7-8: Complication! Oops, there’s a hitch. If you succeeded, then your success has an unexpected downside. If you failed, then something went wrong beyond just failing.
9-12: Situation Normal. You succeed or you don’t.
13-15: Cool! If you succeeded, this means you looked cool doing it, making it look effortless. If you failed, this means you kept your cool doing it, possibly making it seem intentional. A cool result can mitigate some of the results of failure beyond simply not succeeding; trap doesn’t go off, you don’t fall, the target you missed from hiding is still unaware you’re there, et cetera. A cool result on a success is roughly the positive version of an embarrassment: interesting flourish, might help you impress people.

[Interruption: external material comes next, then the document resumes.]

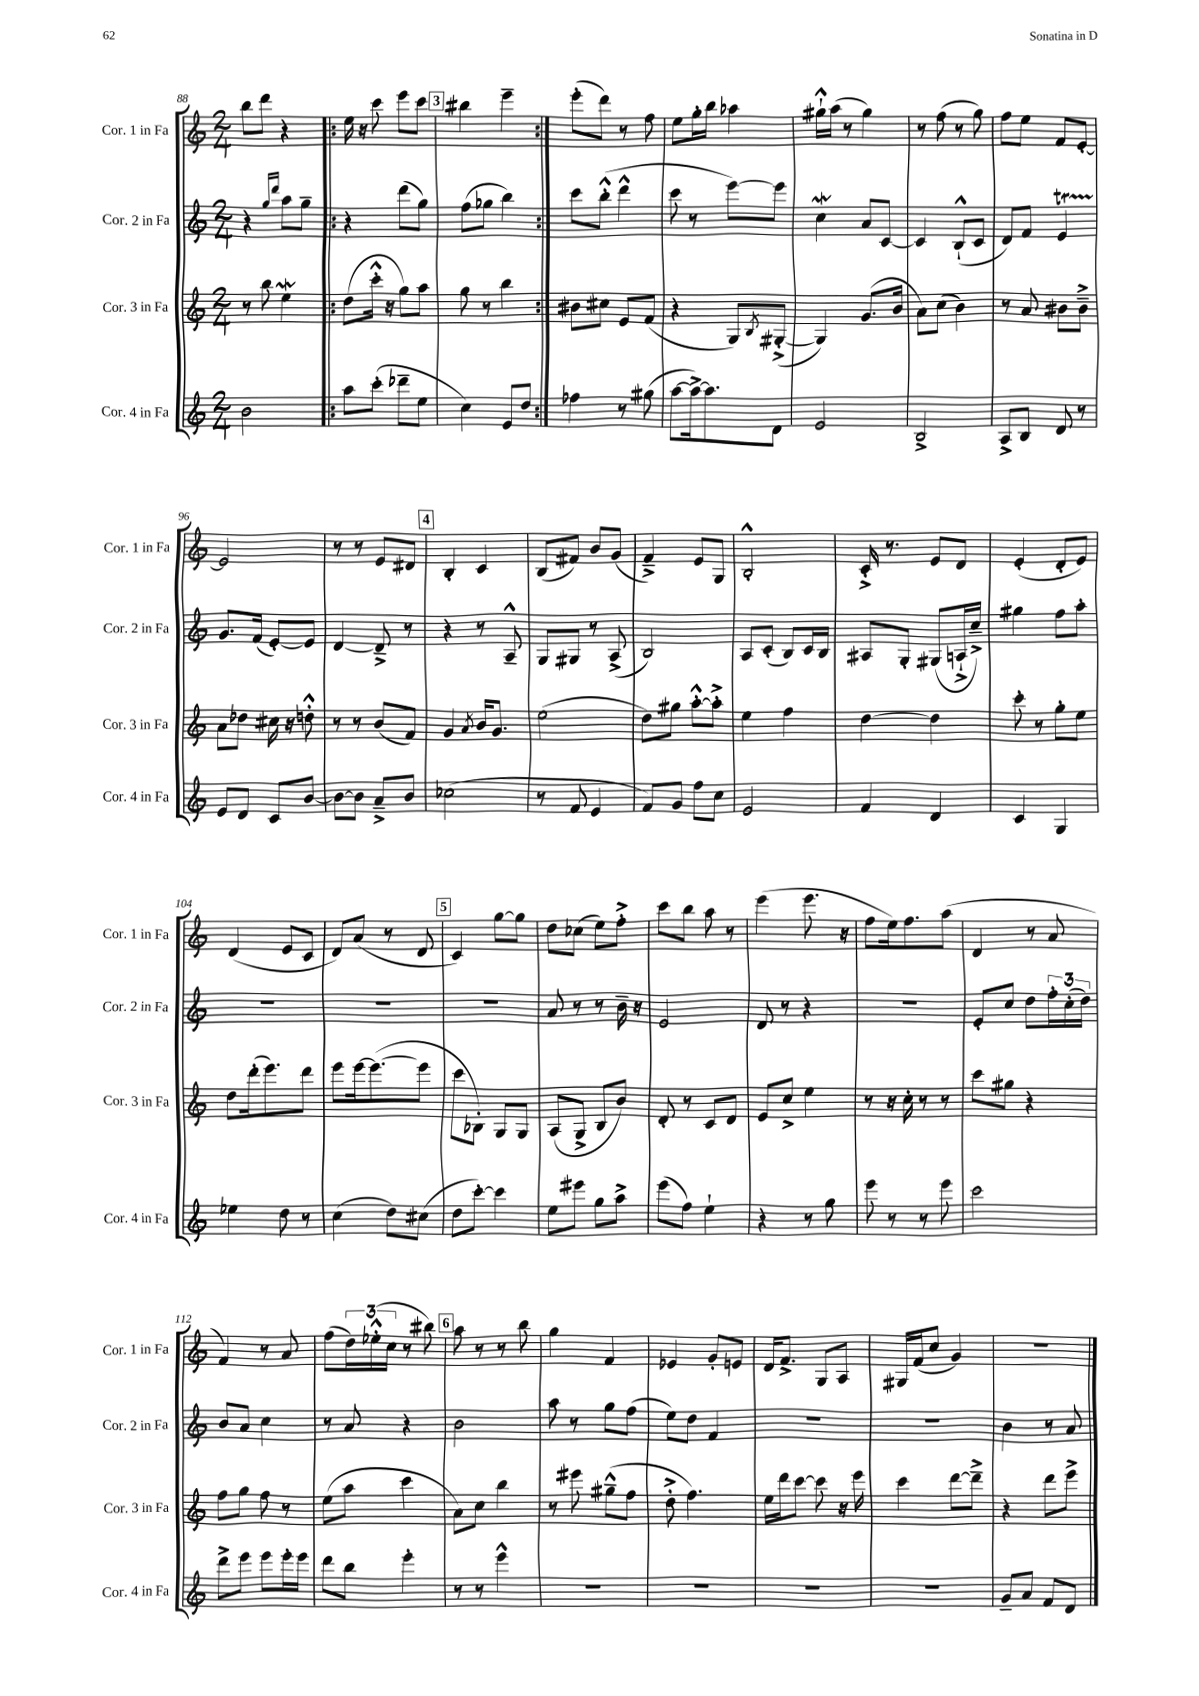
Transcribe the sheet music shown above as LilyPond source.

16 or more: Bonus! There’s an unexpected upside, a silver lining to your failure or an unintended but positive outcome to your success. This is effectively a complication in your favor.
A few notes:
- Situation Normal will occur a bit less than half of the time. When it doesn’t, the results are split evenly between positive and negative. On the whole positive outcomes are likely to hold an edge in frequency because of player abilities that focus on improving fate rolls.
- While “Embarrassment” is mechanically weaker a result than “Complication” in most situations, it is ranked as being far less likely because occasional pratfalls are interesting, but frequent ones are annoying. The game is heavily geared towards larger-than-life heroes doing legendary things, so making embarrassment a more frequent outcome of trying to do things is probably not a good design decision.
- Because I love Fool archetypes, you can make a character who is more prone to embarrassments and less prone to injuries and complications as a special ability. As long as you stay away from anything that requires subtlety and don’t care about looking cool, this is an advantage.
- The Wound/Injury distinction: an injury puts one of your character-defining qualities into an impaired state, while a wound puts you one step closer to being out of commission. Which is worse depends on your character’s status. If you’re healthy and completely unharmed, a couple of wounds do nothing. If you’re badly wounded already, having a quality injured lowers your effectiveness but lets you keep going.